I have been using dask for speeding up some larger scale analyses. Dask is a really great tool for inplace replacement for parallelizing some pyData-powered analyses, such as numpy, pandas and even scikit-learn.

However, I recently found an interesting case where using same syntax in dask.dataframe for pandas.dataframe does not acheive what I want. So in this post, I will document how to overcome it for my future self.

As usual, lets import all the useful libraries:

import pandas as pd
import dask.dataframe as dd

I will use the famous titanic dataset as an example to show that how dask can act weirdly under groupby + apply operations.

titanic = pd.read_csv('http://web.stanford.edu/class/archive/cs/cs109/cs109.1166/stuff/titanic.csv')
titanic.head()
Survived Pclass Name Sex Age Siblings/Spouses Aboard Parents/Children Aboard Fare
0 0 3 Mr. Owen Harris Braund male 22.0 1 0 7.2500
1 1 1 Mrs. John Bradley (Florence Briggs Thayer) Cum... female 38.0 1 0 71.2833
2 1 3 Miss.
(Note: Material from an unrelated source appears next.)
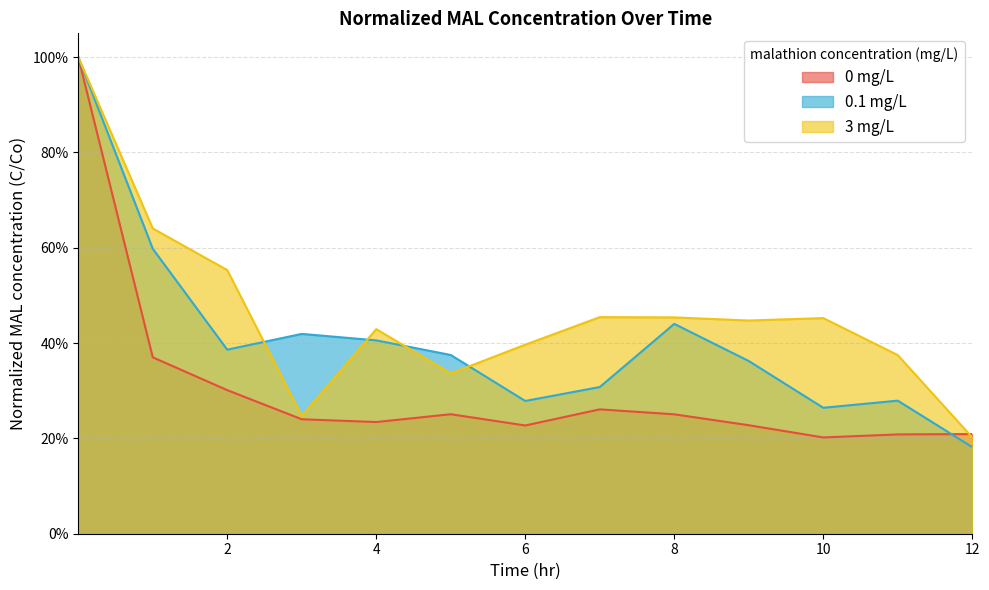

Rank the categories by 0 mg/L value from lowest to highest.

10, 11, 12, 6, 9, 4, 3, 8, 5, 7, 2, 1, 0.0001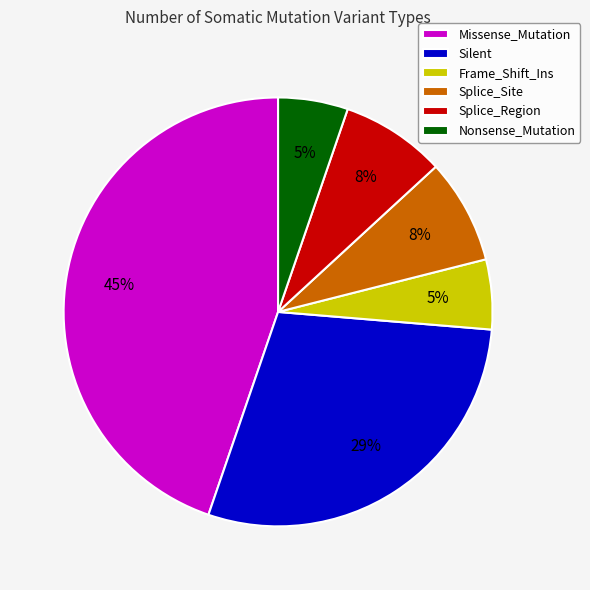

How many slices are in this pie chart?

6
Laina Heikkinen female 26.0 0 0 7.9250
3 1 1 Mrs. Jacques Heath (Lily May Peel) Futrelle female 35.0 1 0 53.1000
4 0 3 Mr. William Henry Allen male 35.0 0 0 8.0500

I will illustrate the problem by counting how many survivors in each age and sex group, using the following function:

def count_survival(d):
    '''
    summarize survivor, and return an dataframe for the single value-ed array
    '''
    return pd.DataFrame({'survived':[d.Survived.sum()]})

A regular pandas way to do it would be:

titanic    \
    .groupby(['Age','Sex'])\
    .apply(count_survival)\
    .head()
survived
Age Sex
0.42 male 0 1
0.67 male 0 1
0.75 female 0 2
0.83 male 0 2
0.92 male 0 1

Lets translate the pandas.dataframe to a dask.dataframe and do the same

dask_job = titanic \
    .pipe(dd.from_pandas, npartitions=24)\
    .groupby(['Age','Sex']) \
    .apply(count_survival, meta={'survived':'f8'}) 
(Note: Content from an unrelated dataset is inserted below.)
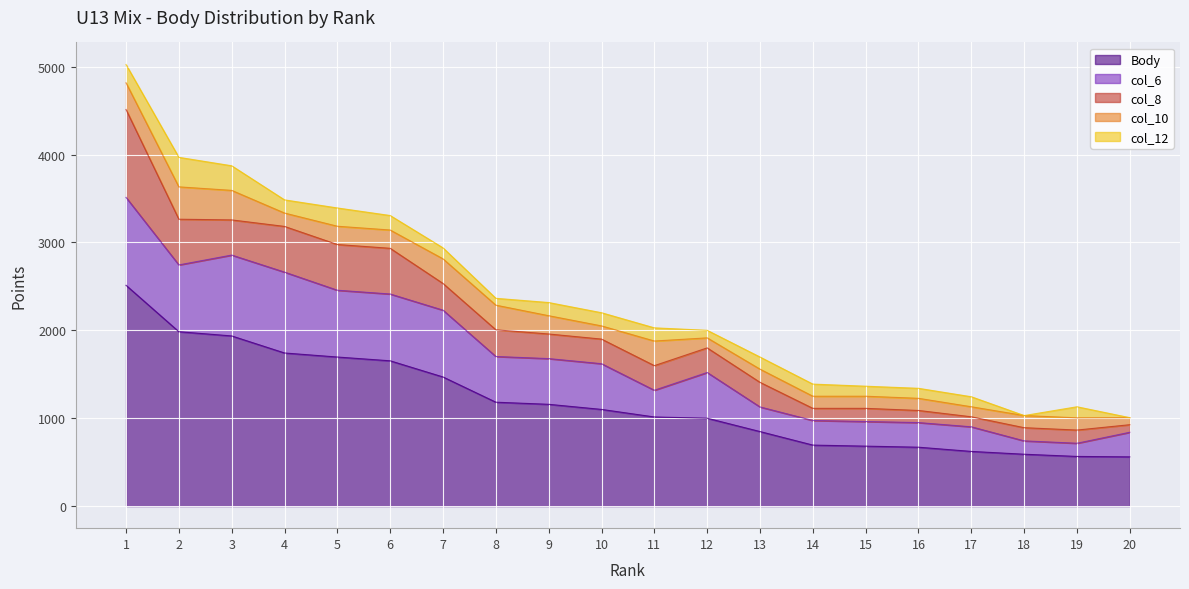

Is it true that col_6 equals 511 at 1?

False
This is not going to return any result until we do dask_job.compute(), but dask also include a visualize function to show the task graph:

dask_job.visualize()

png

The resultant task graph is much more complicated than I would've expected, and this is actually because data shuffling behind the scene. Suggested by the dask documentation, this issue can be resolved by setting a groupby key as index:

dask_job = titanic \
    .set_index('Age')\
    .pipe(dd.from_pandas, npartitions=24)\
    .groupby(['Age','Sex']) \
    .apply(count_survival, meta={'survived':'f8'}) 
dask_job.visualize()

png